To save justice
Noted jurists, human rights activists and the general public alike united on Monday to express their joy after public prosecutors in Bantul, Yogyakarta province, bravely demonstrated their determination to defend justice.
The prosecutors, in a rare show of courage, dropped the case against an innocent citizen accused of murdering a journalist last year. They also called on the Bantul District Court, which heard the controversial case, to free him of all charges as there was insufficient evidence to sentence him.
Standing trial was Dwi Sumadji, alias Iwik, whose case sent shock waves throughout the nation. From the early days of the police investigation, most thinking people had come to believe that this driver for a small advertising agency had been made the victim of some dirty business to protect the real culprit.
The murder of the Bernas daily journalist came after the paper carried his report on corrupt practices at the local regency administration. The Indonesian Journalists Association believes that the murder was related to the report.
During the trial the Bantul court heard how a police officer allegedly made up charges and pressed them on Iwik using improper methods to trap the suspect in order to save an official of the regency. The police also reportedly resorted to inhumane tactics to extract the "confessions" they wanted from Iwik.
The public was at a loss as to how this could have happened in a country which respects the principles of humanitarianism and human rights.

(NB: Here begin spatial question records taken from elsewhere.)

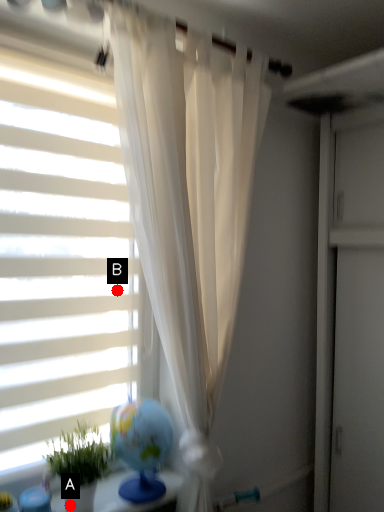
Question: Two points are circled on the image, labeled by A and B beside each circle. Which point is closer to the camera?

Choices:
 (A) A is closer
 (B) B is closer

Answer: (A)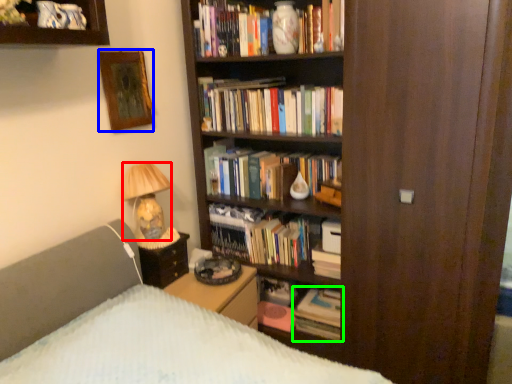
Question: Which object is positioned closest to lamp (highlighted by a red box)? Select from picture frame (highlighted by a blue box) and book (highlighted by a green box).

Choices:
 (A) picture frame
 (B) book

Answer: (A)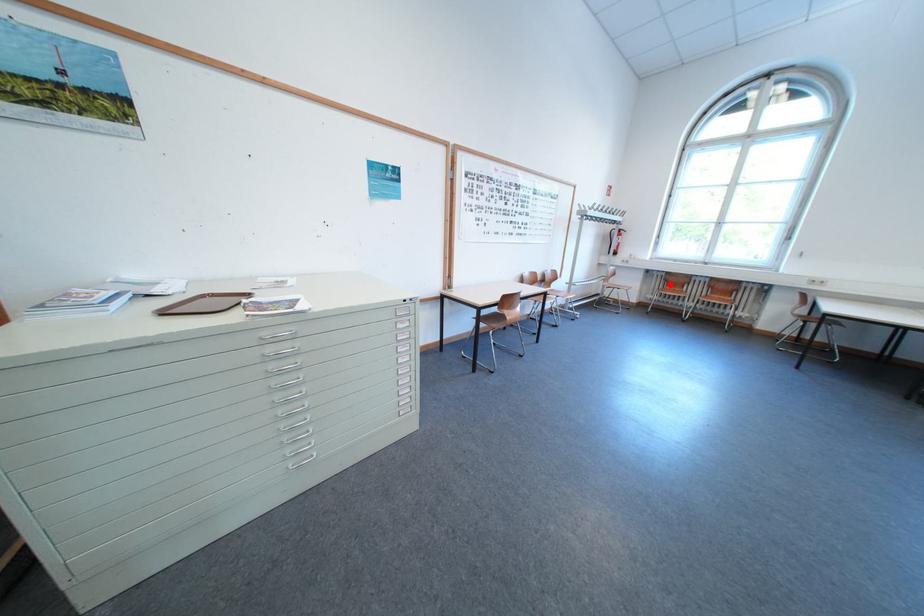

And what had happened to our principles of presumption of innocence and equal justice before the law?
However, the loud applause of experts and human rights activists in greeting this surprising turn of events shows how weak we have been in upholding justice and opposing abuse of power.
If the prosecutors had been this courageous from the beginning, this parody of justice would not have progressed so far. The question now is how many other people have been unlawfully jailed? For sure it is not only Sengkon and Karta, two villagers from the outskirts of Jakarta, who although they maintained their innocence, were jailed for years for murder two decades ago, until they themselves found the real murderer who was serving a jail term for another offense in the same prison in Cipinang, East Jakarta. Had the prosecutors not decided to make a stand, Iwik might have been executed by firing squad for premeditated murder.
The Bantul court will soon hand down a verdict on Iwik's case. But after the prosecutors' request Monday, many experts are convinced that the panel of judges will agree with the prosecutors' conclusion and free the poor villager.
Does that mean that the case is closed? The answer is of course no because the people are dissatisfied with the investigation and are concerned about possible manipulation and irregularities.
The experts, who praised the prosecutors exemplary valor, have urged the authorities to send any police officer found to be involved in coercion and brutality to court for trial because nobody is above the law. The trial is important not only to uncover the reason why the police tried to victimize an innocent citizen, but also who ordered them to do so.
The court also needs to hear why an official said that the regent of Bantul would reward Iwik if he confessed to the murder. Meanwhile experienced lawyers have also said that they believe that police-engineering of the charges was not mere carelessness, but was well-planned.
However, despite the prosecutors' bold action, we believe the nation can now expect the Yogyakarta journalist's murder to remain a dark case, just like that of Marsinah, a labor activist, who was brutally murdered in East Java in 1993. There are still people around us who dictate the law.